### QUESTIONS SUR L'EXTRAIT:
[1] Dans l'extrait sur l'itinérance, de quoi le placement devient-il synonyme pour les jeunes ?
[2] Prolongez l'extrait sur l'itinérance à partir de sa dernière phrase.
╭─ EXTRAIT
Compréhension des processus et représentation de soi

La quatrième et dernière thématique abordée dans le présent recueil porte sur les représentations de soi et sur la compréhension des processus qui ont mené à la rue. L'entrée par l'analyse des processus et des représentations sociales permet d'explorer de manière spécifique le point de vue des personnes concernées par l'itinérance et de mettre au jour des dimensions qui, jusque-là, étaient inexplorées.

Les deux premiers textes se concentrent sur l'évocation de certains processus sociaux associés à la rue. Le premier texte, celui de Mario Poirier, Olivier Chanteau, Francine Marcil et Jérôme Guay, part du constat que, depuis quelques années déjà, la vie itinérante prend aussi la figure de jeunes en errance, ceux qui se trouvent sans lieu d'appartenance, sans inscription sociale et sans véritable chez-soi. Ces auteurs insistent sur l'idée que les jeunes qui ont connu une instabilité résidentielle caractérisée par une succession de placements en institution sont handicapés dans leur capacité à se projeter et à se définir; l'expérience du placement pouvant être déterminante dans le passage à la vie adulte. Un séjour dans un établissement de prise en charge peut aussi se vivre comme une tension extrême entre

la responsabilité légale de protection des institutions et le désir d'autonomie des jeunes. Le placement devient alors synonyme de coercition et ramène les jeunes à un type d'expérience familiale qu'ils ont trop souvent connu. Pour plusieurs, la rue devient alors le lieu tout désigné pour vivre le passage à la vie adulte.
╰─
╭─ JEU DE DONNÉES
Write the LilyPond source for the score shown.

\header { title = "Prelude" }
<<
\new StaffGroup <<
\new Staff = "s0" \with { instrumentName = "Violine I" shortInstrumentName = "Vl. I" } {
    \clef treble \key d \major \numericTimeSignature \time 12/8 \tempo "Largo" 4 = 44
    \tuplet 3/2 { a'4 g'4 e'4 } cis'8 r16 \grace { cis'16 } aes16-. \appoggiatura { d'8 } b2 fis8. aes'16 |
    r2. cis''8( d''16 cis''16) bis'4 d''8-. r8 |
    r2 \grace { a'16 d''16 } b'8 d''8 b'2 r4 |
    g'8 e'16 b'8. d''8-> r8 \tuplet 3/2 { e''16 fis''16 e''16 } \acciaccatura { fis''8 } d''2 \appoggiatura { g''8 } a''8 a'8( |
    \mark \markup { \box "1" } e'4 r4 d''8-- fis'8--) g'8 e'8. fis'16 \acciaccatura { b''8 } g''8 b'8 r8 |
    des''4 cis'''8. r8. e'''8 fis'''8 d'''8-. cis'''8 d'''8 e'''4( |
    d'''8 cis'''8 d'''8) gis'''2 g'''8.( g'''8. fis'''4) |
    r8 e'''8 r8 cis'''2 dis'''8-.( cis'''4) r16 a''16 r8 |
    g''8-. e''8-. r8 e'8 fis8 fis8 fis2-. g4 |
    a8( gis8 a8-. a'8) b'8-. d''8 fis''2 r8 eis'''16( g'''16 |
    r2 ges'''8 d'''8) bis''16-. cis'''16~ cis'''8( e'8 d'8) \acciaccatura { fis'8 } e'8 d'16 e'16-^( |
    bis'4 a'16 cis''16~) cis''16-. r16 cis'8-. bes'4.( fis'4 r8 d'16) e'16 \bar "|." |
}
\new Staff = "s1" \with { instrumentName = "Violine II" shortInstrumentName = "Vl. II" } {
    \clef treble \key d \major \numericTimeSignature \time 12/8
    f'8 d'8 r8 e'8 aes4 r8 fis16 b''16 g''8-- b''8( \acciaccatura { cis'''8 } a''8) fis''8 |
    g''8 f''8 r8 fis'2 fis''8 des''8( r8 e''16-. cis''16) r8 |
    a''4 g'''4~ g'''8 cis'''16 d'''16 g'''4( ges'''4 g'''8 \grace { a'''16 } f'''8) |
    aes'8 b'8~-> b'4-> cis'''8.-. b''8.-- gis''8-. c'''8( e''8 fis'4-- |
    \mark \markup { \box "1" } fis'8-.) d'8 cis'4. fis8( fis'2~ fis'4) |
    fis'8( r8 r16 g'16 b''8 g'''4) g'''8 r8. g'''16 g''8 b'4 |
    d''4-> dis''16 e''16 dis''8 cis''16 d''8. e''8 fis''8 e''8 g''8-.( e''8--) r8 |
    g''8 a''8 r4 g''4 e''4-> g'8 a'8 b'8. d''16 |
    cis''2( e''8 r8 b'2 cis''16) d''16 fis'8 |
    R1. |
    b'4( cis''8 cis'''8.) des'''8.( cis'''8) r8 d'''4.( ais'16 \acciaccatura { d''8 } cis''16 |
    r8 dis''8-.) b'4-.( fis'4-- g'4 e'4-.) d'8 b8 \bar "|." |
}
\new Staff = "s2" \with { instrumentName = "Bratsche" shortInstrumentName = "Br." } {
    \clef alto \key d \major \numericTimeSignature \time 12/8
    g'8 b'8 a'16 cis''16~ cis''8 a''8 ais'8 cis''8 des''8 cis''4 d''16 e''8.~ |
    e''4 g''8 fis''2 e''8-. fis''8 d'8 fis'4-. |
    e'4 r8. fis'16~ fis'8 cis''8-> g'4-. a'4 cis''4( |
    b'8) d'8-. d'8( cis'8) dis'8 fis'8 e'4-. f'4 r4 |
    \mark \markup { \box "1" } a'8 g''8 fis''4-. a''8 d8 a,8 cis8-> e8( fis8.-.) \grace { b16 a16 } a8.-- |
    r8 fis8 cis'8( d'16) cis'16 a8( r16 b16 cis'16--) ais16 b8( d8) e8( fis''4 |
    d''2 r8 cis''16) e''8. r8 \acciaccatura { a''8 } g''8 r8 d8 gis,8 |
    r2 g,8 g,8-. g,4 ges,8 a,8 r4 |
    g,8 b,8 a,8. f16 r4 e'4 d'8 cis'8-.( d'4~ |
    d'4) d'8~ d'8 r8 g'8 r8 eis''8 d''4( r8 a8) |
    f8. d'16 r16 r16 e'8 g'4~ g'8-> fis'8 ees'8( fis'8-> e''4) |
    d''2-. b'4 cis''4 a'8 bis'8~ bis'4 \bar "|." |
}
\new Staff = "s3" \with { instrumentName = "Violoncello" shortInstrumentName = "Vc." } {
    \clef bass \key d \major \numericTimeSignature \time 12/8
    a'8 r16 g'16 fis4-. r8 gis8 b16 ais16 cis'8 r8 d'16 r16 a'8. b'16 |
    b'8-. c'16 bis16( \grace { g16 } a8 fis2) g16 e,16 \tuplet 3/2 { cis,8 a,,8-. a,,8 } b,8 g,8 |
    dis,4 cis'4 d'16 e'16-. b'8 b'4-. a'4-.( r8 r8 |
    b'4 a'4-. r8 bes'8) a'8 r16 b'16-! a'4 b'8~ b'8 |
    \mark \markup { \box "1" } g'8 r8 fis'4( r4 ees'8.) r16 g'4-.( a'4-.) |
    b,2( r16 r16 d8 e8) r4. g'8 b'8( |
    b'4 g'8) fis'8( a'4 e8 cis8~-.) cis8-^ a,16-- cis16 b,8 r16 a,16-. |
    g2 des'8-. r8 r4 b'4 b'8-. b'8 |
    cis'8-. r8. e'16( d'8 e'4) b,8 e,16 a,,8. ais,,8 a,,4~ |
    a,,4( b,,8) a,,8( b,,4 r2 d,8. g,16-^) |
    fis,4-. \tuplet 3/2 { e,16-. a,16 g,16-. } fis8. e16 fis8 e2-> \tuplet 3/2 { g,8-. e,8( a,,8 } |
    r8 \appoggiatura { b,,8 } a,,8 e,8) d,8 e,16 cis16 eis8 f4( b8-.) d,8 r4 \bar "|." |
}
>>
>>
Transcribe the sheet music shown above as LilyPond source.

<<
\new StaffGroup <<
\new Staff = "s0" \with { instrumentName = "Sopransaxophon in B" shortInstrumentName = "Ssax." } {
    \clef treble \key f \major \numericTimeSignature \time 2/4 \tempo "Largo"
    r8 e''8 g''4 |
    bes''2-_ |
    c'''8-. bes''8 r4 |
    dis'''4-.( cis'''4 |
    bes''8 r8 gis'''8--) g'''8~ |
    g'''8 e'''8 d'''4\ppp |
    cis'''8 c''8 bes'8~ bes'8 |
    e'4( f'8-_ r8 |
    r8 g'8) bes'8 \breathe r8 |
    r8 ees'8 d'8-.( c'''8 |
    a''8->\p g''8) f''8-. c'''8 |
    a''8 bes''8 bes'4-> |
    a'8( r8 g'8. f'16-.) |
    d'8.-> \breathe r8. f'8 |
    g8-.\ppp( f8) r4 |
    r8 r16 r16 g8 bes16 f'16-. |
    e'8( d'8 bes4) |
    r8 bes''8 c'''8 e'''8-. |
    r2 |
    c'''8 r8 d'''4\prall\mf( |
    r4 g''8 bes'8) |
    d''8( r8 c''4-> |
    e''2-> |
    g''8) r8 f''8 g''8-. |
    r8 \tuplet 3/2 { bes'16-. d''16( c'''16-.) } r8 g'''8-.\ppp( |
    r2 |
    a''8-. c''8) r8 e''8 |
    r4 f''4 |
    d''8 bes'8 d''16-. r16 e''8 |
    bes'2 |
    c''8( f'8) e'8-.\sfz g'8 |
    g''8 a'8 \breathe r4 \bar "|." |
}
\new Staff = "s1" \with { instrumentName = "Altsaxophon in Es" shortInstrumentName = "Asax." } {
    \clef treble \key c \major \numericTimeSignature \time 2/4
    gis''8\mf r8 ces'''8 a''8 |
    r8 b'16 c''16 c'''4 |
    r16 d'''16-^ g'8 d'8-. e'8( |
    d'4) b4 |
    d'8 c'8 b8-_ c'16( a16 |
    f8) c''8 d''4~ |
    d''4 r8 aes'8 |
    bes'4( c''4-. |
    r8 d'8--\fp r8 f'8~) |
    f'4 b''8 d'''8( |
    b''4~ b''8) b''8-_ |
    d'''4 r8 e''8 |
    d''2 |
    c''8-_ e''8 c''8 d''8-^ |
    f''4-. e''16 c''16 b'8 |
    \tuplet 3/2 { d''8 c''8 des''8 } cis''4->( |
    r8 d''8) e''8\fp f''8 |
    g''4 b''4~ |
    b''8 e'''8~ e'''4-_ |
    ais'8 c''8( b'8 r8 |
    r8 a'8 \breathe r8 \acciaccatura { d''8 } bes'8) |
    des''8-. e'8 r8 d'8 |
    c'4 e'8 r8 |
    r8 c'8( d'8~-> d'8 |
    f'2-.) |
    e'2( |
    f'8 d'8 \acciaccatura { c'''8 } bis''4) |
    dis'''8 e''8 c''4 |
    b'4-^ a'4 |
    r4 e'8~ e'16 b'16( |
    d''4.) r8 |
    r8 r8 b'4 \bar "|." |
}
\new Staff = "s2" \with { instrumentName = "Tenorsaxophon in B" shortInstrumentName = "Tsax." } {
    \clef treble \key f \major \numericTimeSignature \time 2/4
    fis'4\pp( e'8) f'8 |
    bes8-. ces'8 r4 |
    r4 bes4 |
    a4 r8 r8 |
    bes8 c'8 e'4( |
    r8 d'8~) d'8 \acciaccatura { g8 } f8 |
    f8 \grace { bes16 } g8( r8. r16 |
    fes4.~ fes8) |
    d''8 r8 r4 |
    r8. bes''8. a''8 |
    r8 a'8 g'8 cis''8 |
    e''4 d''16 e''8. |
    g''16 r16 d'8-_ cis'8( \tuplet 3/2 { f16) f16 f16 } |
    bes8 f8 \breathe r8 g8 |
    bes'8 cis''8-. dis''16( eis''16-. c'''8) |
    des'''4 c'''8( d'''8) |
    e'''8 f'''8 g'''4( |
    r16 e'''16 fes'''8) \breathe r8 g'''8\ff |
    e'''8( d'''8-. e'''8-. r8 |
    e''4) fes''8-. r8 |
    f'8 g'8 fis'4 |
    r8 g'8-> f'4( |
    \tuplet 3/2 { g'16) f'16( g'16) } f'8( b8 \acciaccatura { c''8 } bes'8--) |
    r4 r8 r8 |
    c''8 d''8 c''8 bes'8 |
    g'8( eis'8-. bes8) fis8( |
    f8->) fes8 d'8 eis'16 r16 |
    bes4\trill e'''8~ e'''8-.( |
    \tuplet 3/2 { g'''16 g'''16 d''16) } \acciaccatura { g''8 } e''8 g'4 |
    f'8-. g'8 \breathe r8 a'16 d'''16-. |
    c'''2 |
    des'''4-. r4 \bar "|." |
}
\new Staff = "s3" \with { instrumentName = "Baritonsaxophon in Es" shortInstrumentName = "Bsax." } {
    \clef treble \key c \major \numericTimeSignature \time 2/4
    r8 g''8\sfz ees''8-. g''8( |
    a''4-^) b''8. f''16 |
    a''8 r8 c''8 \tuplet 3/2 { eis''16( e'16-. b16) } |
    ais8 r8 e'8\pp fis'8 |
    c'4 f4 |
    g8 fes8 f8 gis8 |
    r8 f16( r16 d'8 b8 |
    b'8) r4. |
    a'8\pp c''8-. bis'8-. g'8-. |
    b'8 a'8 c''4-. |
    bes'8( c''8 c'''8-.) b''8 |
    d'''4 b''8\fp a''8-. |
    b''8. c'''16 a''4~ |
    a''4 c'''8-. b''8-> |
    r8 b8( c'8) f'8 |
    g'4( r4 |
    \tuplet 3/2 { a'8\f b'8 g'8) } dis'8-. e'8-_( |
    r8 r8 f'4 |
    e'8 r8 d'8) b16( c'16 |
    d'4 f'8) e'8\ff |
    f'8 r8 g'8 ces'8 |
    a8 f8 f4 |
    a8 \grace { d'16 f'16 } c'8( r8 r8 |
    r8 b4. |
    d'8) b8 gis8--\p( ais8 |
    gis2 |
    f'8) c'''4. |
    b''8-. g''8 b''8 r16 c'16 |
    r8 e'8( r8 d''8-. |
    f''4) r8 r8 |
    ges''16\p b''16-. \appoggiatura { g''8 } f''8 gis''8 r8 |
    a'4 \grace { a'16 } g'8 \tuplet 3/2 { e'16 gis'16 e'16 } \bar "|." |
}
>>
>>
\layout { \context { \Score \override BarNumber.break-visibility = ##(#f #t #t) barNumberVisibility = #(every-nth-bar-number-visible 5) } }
╰─
### RÉPONSES AUX QUESTIONS:
[1] De coercition.

[2]
Le deuxième texte, celui de Paul Carie et Lalie Bélanger-Dion, part du constat que, si l'itinérance est généralement associée aux grands centres urbains, les régions ne sont désormais plus à l'abri de ce phénomène. Ces auteurs s'intéressent aux personnes qui ont recours à des formes précaires d'habitation dans une région du Québec: ressources d'hébergement, camping, ressources hôtelières, colocations contraintes, réduits ou garages. Se pose, dès lors, la question de la définition de l'itinérance. Même si les formes sous lesquelles elle apparaît sont spécifiques, elles évoquent des situations d'exclusion, de discrimination, de marginalisation, de précarisation de populations non initialement associées à l'itinérance. Cette réflexion, à partir des récits des acteurs, permet de saisir de nouveaux processus qui, dans leur aboutissement, peuvent ressembler à ce qui est déjà connu. Elle force cependant à revoir les conceptions et définitions traditionnellement associées à l'itinérance ainsi que les réponses jusque-là proposées.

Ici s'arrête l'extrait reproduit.